With PR #2585, we now have Linux Python 3.5 whl files built and tested nightly. The links to the whl files and build history can be found in the main README.md: https://github.com/tensorflow/tensorflow/

There is currently no way to install TensorFlow from a binary package for Windows.

On Wed, May 11, 2016 at 10:53 PM stationedabroad notifications@github.com wrote:

thanks for reply. I meant I am using anaconda on windows - i followed all advice above, saving the fie locally even - but thought since the set up files have ‘linux’ in the name they would not work regardless. So is there no way to install tensorflow on windows through anaconda? the message i get when trying the above when using pip and the copied file as tensorflow-0.8.0rc0-py3-none-linux_x86_64.whl is:

“tensorflow-0.8.0rc0-py3-none-linux_x86_64.whl is not a supported wheel on this platform.”

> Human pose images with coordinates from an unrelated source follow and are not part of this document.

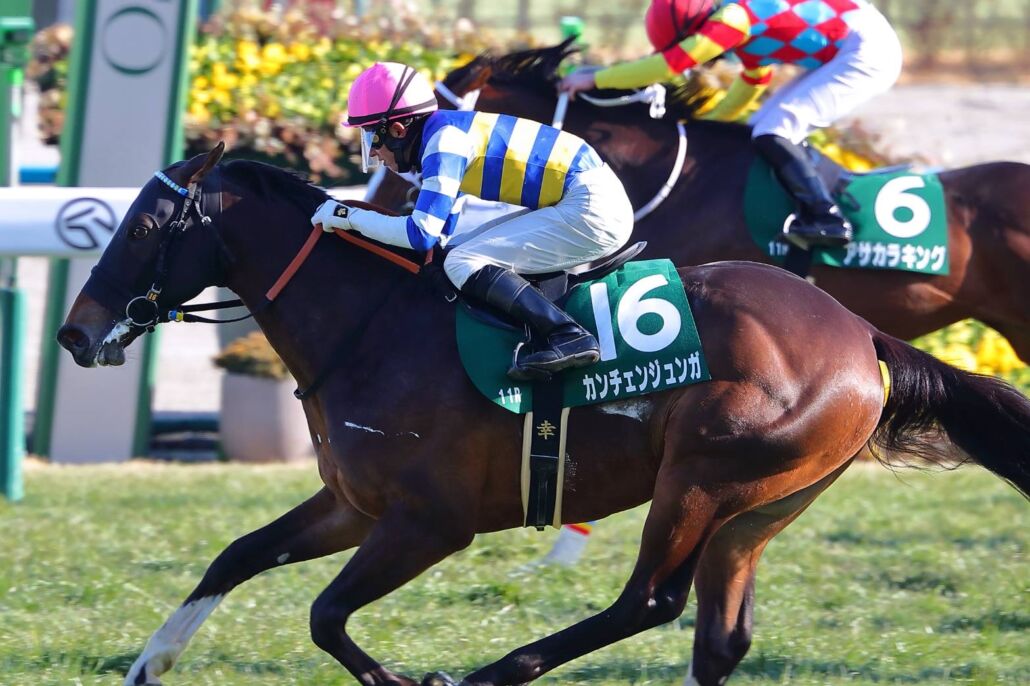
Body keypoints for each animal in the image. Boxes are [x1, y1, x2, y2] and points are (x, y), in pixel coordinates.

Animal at [56, 145, 1030, 686]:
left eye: (143, 229)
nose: (74, 333)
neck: (371, 325)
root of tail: (858, 331)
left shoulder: (430, 523)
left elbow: (325, 617)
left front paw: (412, 681)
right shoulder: (354, 506)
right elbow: (238, 555)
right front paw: (149, 664)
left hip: (704, 478)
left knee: (649, 600)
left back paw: (492, 674)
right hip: (761, 506)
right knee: (719, 637)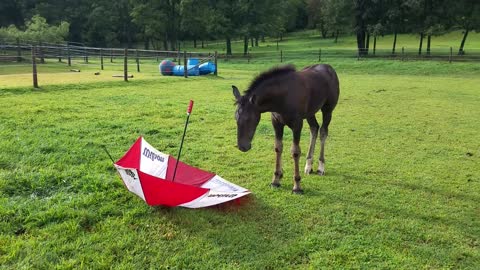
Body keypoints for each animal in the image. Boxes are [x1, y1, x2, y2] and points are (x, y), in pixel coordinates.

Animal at [233, 64, 340, 193]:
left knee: (323, 132)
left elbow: (295, 152)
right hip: (310, 113)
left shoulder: (297, 124)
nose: (242, 147)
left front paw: (297, 186)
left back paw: (320, 167)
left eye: (248, 119)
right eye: (235, 117)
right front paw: (276, 179)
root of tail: (329, 67)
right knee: (314, 128)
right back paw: (308, 166)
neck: (281, 97)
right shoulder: (276, 123)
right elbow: (278, 148)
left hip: (327, 109)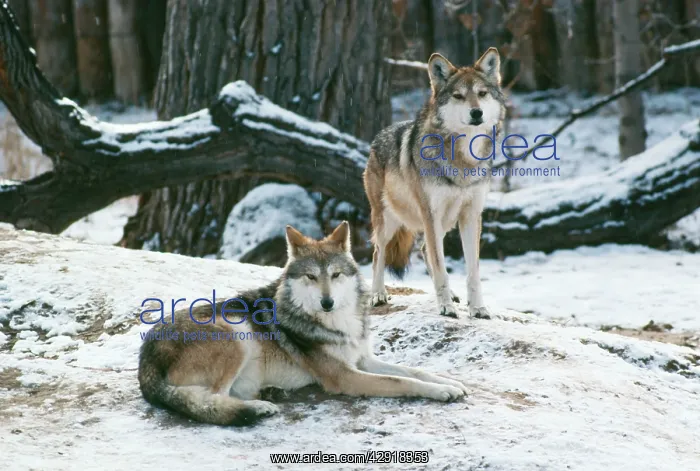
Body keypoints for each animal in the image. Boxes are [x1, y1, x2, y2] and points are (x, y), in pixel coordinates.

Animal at [138, 221, 467, 426]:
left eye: (335, 275)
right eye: (311, 276)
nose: (327, 302)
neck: (336, 322)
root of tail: (144, 364)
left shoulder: (362, 359)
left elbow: (414, 371)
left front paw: (450, 382)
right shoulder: (346, 377)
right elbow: (401, 381)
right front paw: (440, 392)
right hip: (236, 331)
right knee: (214, 399)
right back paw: (260, 407)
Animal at [363, 48, 506, 318]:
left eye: (482, 94)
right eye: (458, 96)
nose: (476, 113)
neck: (463, 159)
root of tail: (377, 137)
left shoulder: (471, 215)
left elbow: (473, 271)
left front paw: (477, 308)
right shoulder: (431, 214)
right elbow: (440, 266)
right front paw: (446, 308)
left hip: (444, 222)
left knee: (422, 250)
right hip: (389, 220)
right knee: (378, 253)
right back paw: (378, 294)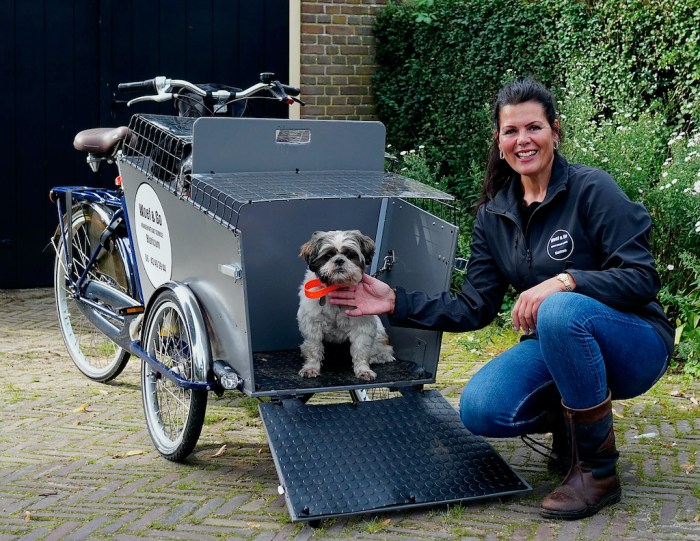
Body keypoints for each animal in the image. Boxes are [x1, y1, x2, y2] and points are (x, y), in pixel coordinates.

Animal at [297, 230, 395, 380]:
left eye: (350, 255)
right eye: (328, 255)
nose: (339, 260)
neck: (337, 287)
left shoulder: (362, 327)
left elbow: (361, 350)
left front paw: (363, 369)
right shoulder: (312, 324)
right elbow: (314, 348)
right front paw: (311, 367)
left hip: (379, 335)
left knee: (384, 351)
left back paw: (376, 357)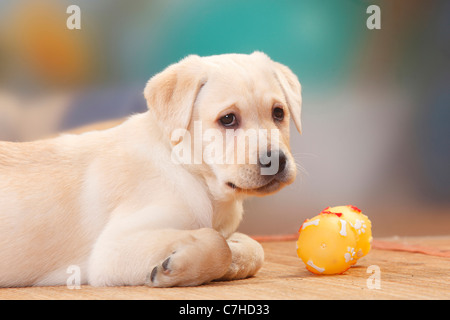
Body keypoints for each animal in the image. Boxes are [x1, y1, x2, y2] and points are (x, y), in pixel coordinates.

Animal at [0, 52, 304, 288]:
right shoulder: (112, 251)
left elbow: (254, 248)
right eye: (228, 119)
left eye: (279, 113)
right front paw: (177, 267)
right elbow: (218, 243)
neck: (192, 175)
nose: (277, 161)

— You are receiving this because you modified the open/close state. Reply to this email directly or view it on GitHub https://github.com/tensorflow/tensorflow/issues/1990#issuecomment-218666518

Ah, thank you. I did indeed not understand properly. Can you take a look at #2032, would that fix the problem (at least temporarily, until we have whl files for 3.5)?